> [PAGE]:
Important to the invention is the fact that solidification of the liquefied 
material in cavity 16, be it monomers that are to be polymerized or a 
polymer which has been liquefied by a solvent is the differential exposure 
of the material in cavity 16 to the solidifier. In the case of the 
polymerization, the solidifier is the source of energy 22, while in the 
case of devolatilization or coagulation of a dissolved liquefied polymer 
mixture, best illustrated in FIG. 5, the ambient-controlled atmosphere or 
a non-solvent extraction bath is the solidifier with exposure of the 
material in cavity 16' to the atmosphere done by removal of the second 
part 14' from the first part 12' of the mold body 10'. More will be said 
about the alternate embodiment in the ensuing discussion. 
Returning now to FIG. 1, movement of focusing gate 24 relative to mold body 
10 is controlled so that source of energy 22 scans across the mold body 10 
starting at the closed end 26 of cavity 16 and moving toward gate 18. 
Should cavity 16 be exposed to a source of energy 22 across the entire 
surface, which is the normal process in polymerization, there would be 
severe shrinkage in the mold body and a strong likelihood that bubbles 
would form in the formed polymer especially in highly stressed portions. 
Reference is made to FIG. 4 wherein an example is shown of what would 
occur with simultaneous polymerization within the mold body. It is to be 
understood that second part 12 has been removed in FIG. 4 and the molded 
form 28 is shown with a void 30 at its upper end adjacent to gate 18. 
Additionally, bubbles 32 formed by cavitation during polymerization also 
may very likely occur in the molded body 28. The voids 30 and bubbles 32 
are attributable to the chemical linkage formation during polymerization. 
In order to avoid these problems, it has been found that providing a 
continuous source of monomer or reaction mixture to be polymerized at 
reservoir 20 and in turn to gate 18 will avoid the formation of 
unacceptable bubbles and voids. Since monomers generally have a relatively 
low viscosity, they will flow easily through gate 18 into cavity 16 to 
fill the volume lost to shrinkage of the reacting mixture.

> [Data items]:

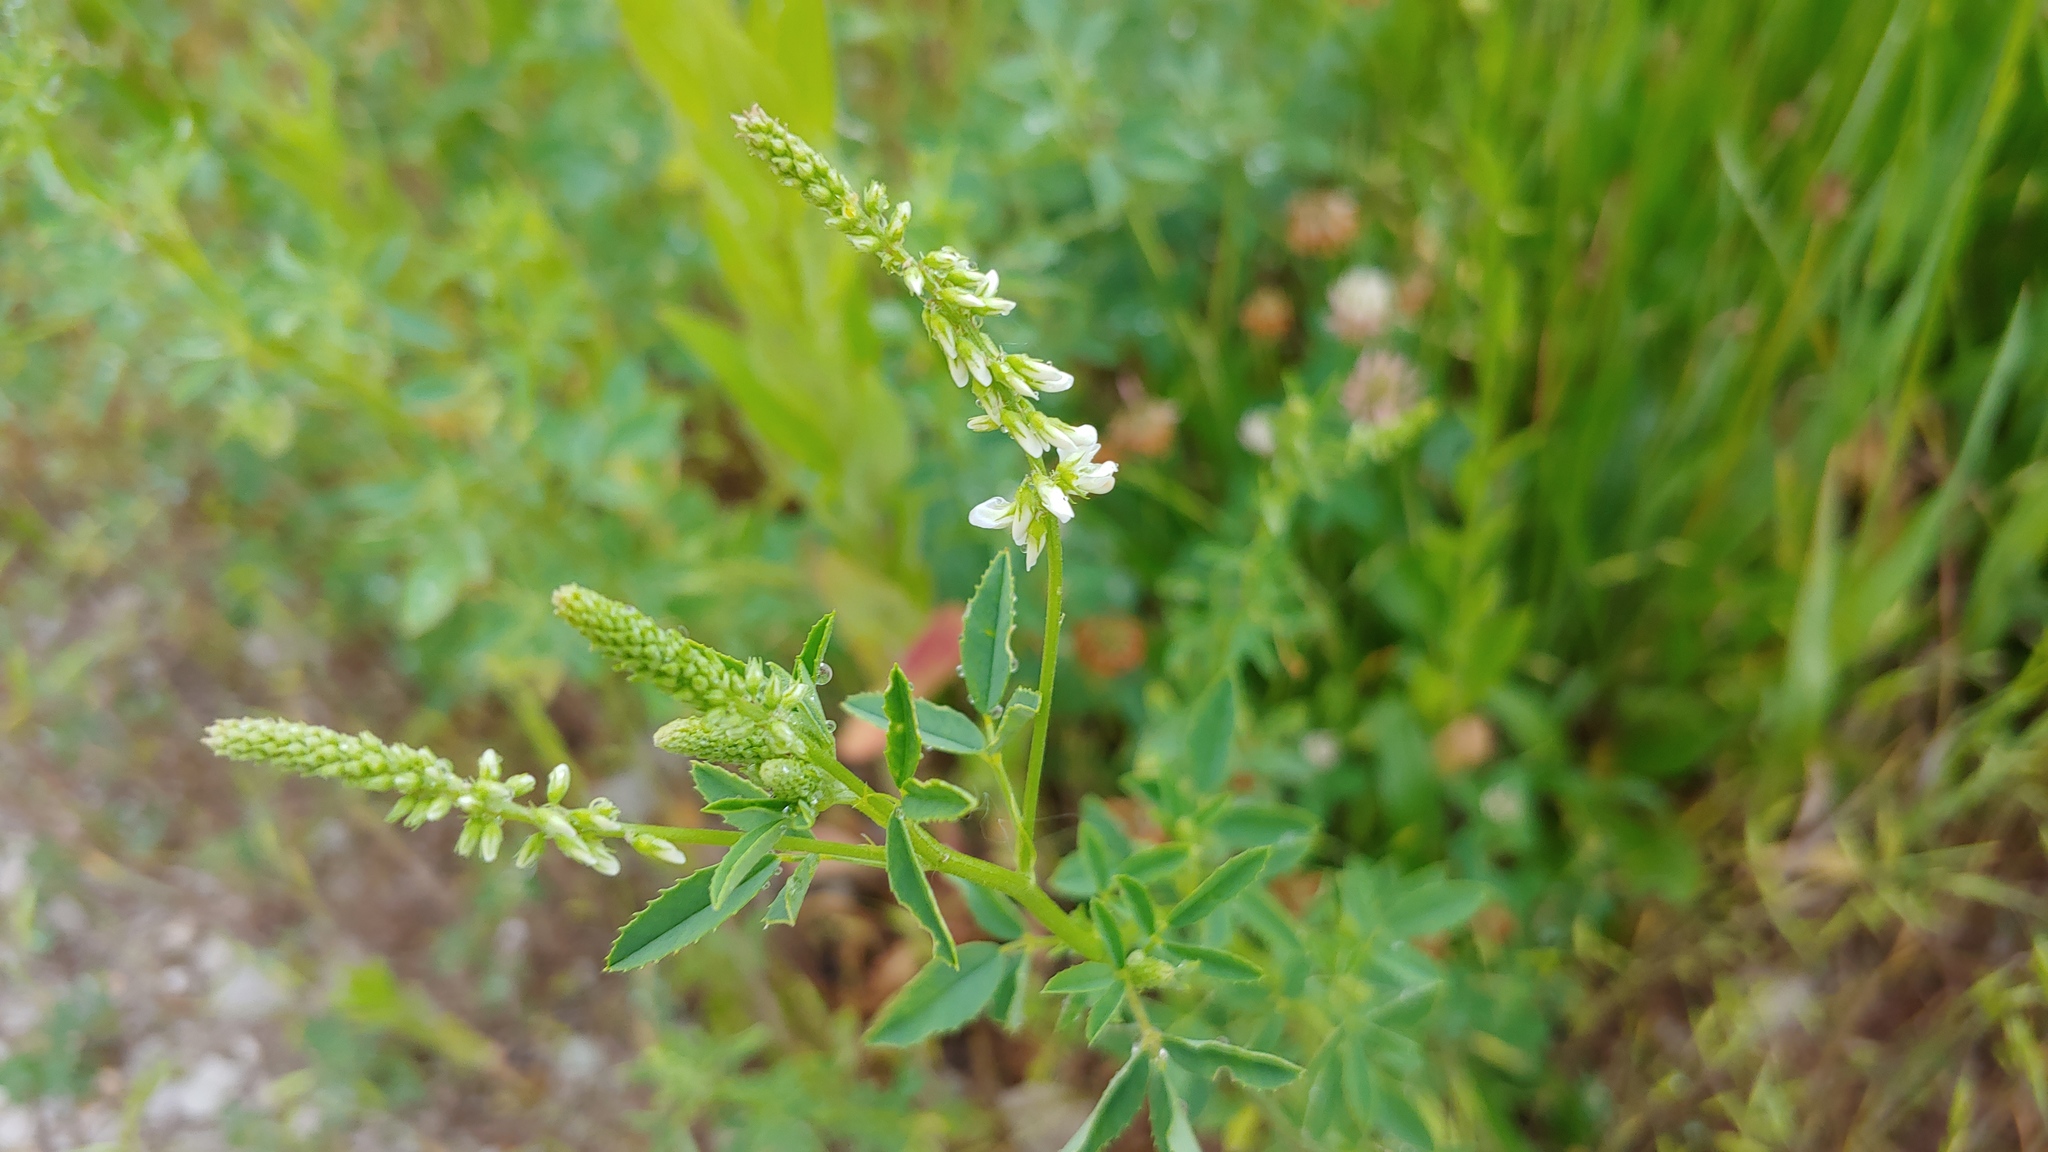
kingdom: Plantae
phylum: Tracheophyta
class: Magnoliopsida
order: Fabales
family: Fabaceae
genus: Melilotus
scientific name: Melilotus albus
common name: White melilot
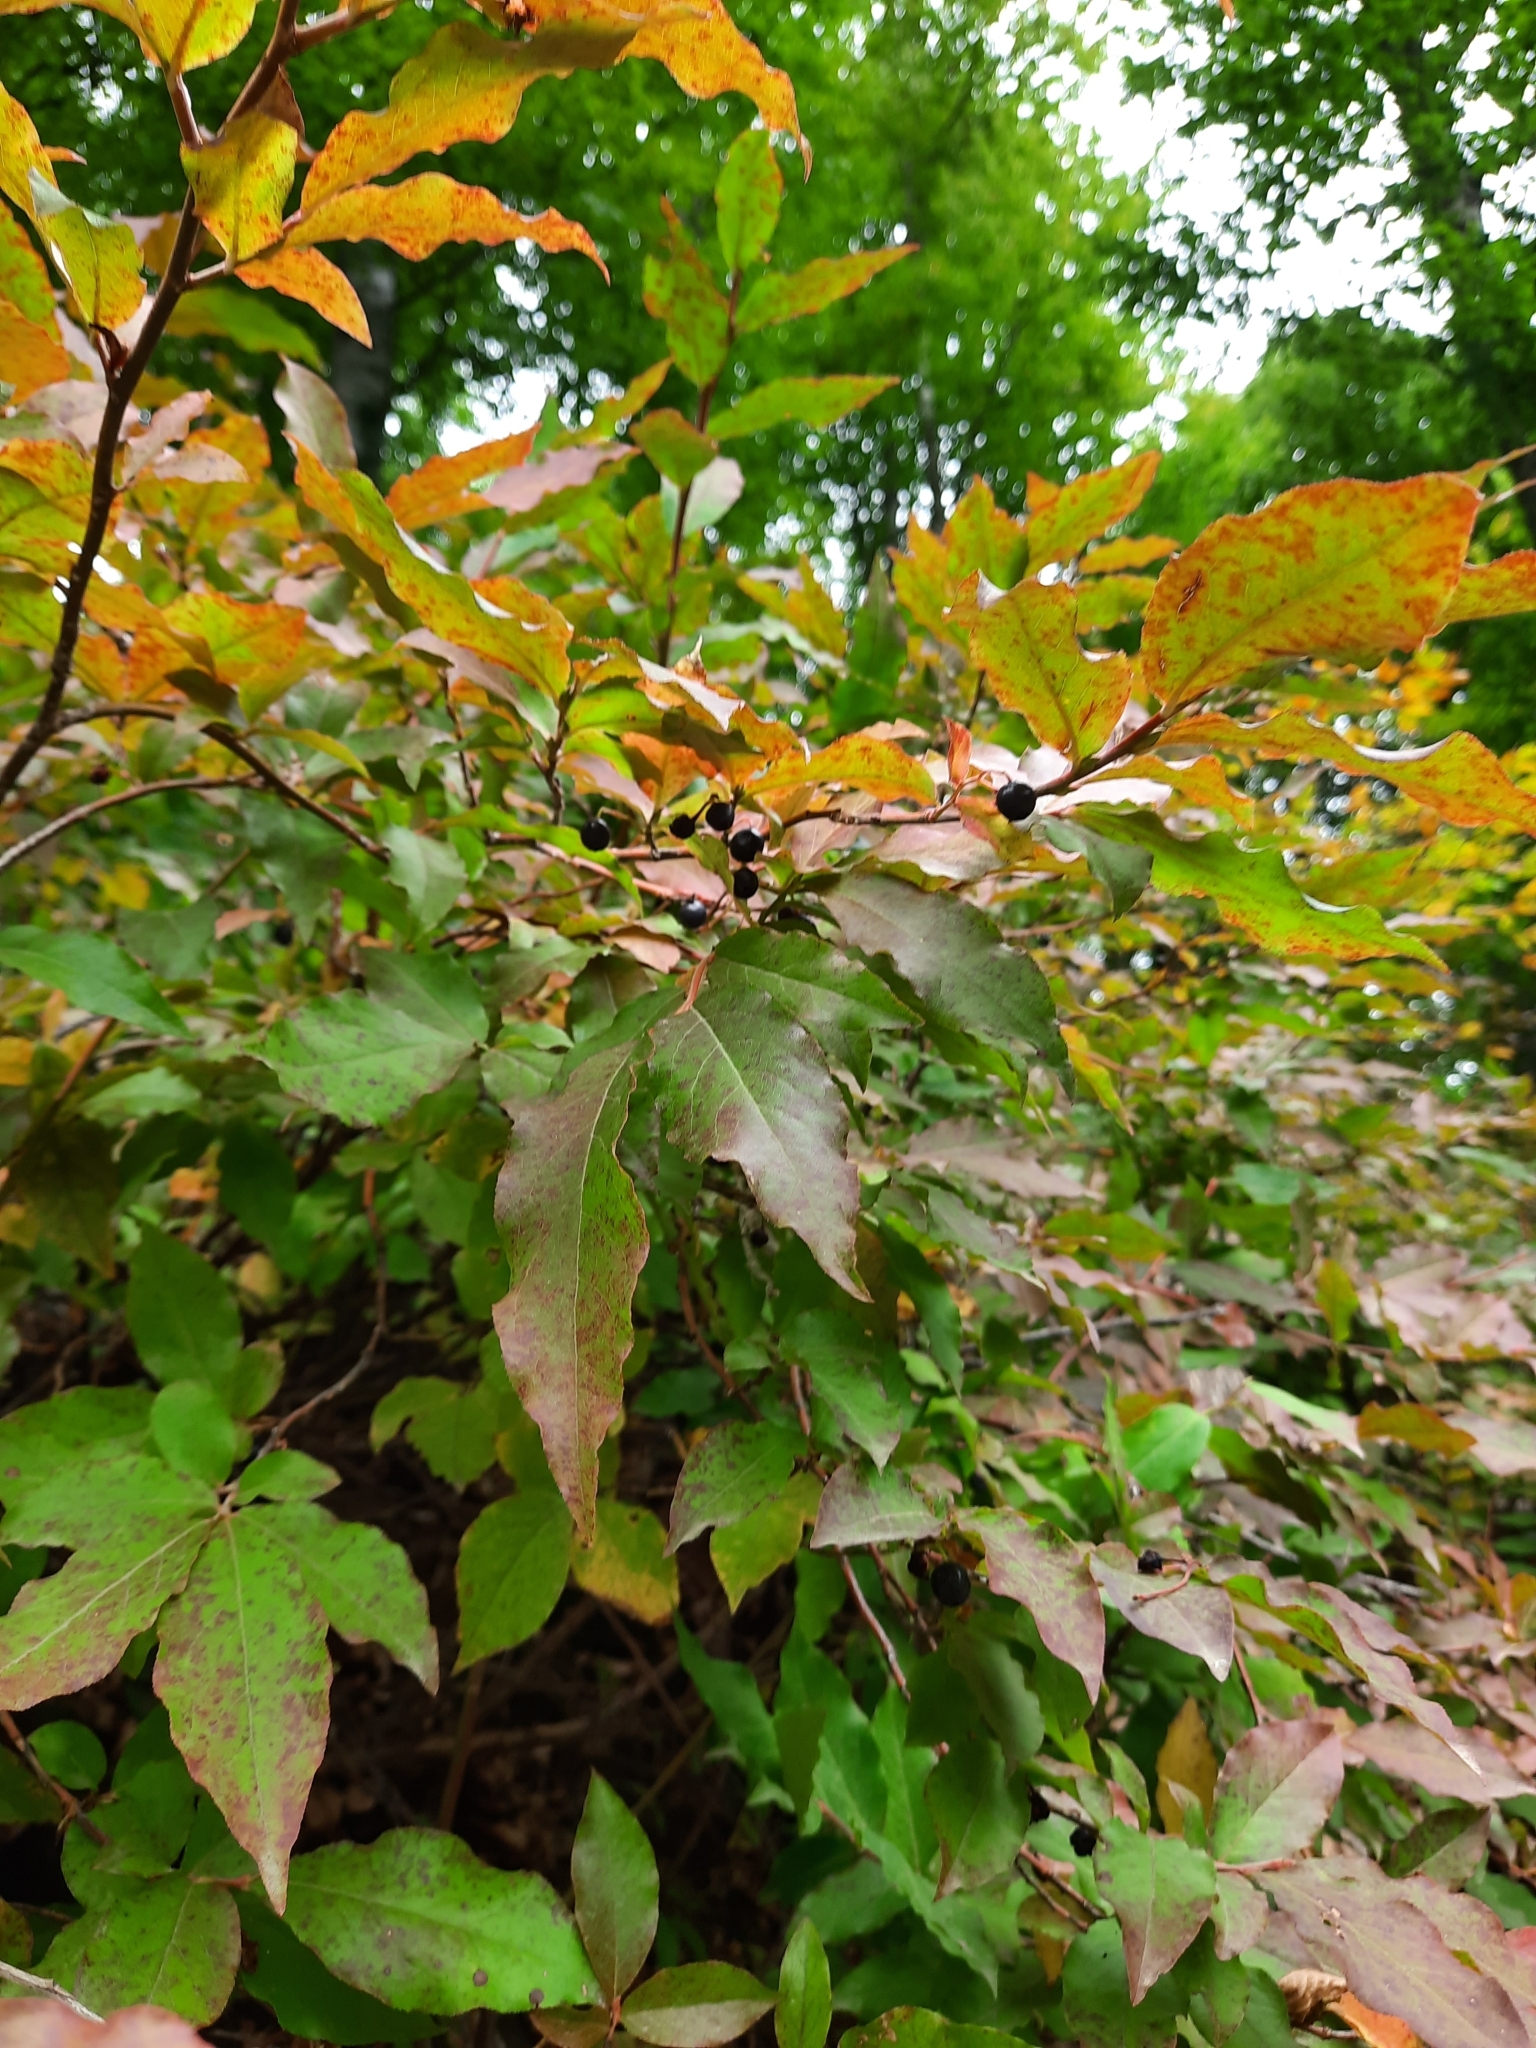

> [EXERCISE REQUIREMENTS]:
A. Based on the patent excerpt, answer yes or no to each statement and quote the words of the excerpt that decide it: (i) The source of energy 22 scans across the mold body starting at gate 18 and moving toward the closed end 26. (ii) In FIG. 4, the molded form 28 has a void 30 at its upper end next to gate 18. (iii) Monomers generally have a relatively high viscosity.
B. According to the patent excerpt, what are the voids 30 and bubbles 32 attributable to?

> [EXPECTED OUTPUTS]:
A.
(i) No: "starting at the closed end 26 of cavity 16 and moving toward gate 18."
(ii) Yes: "the molded form 28 is shown with a void 30 at its upper end adjacent to gate 18."
(iii) No: "Since monomers generally have a relatively low viscosity."

B. They are attributable to the chemical linkage formation during polymerization.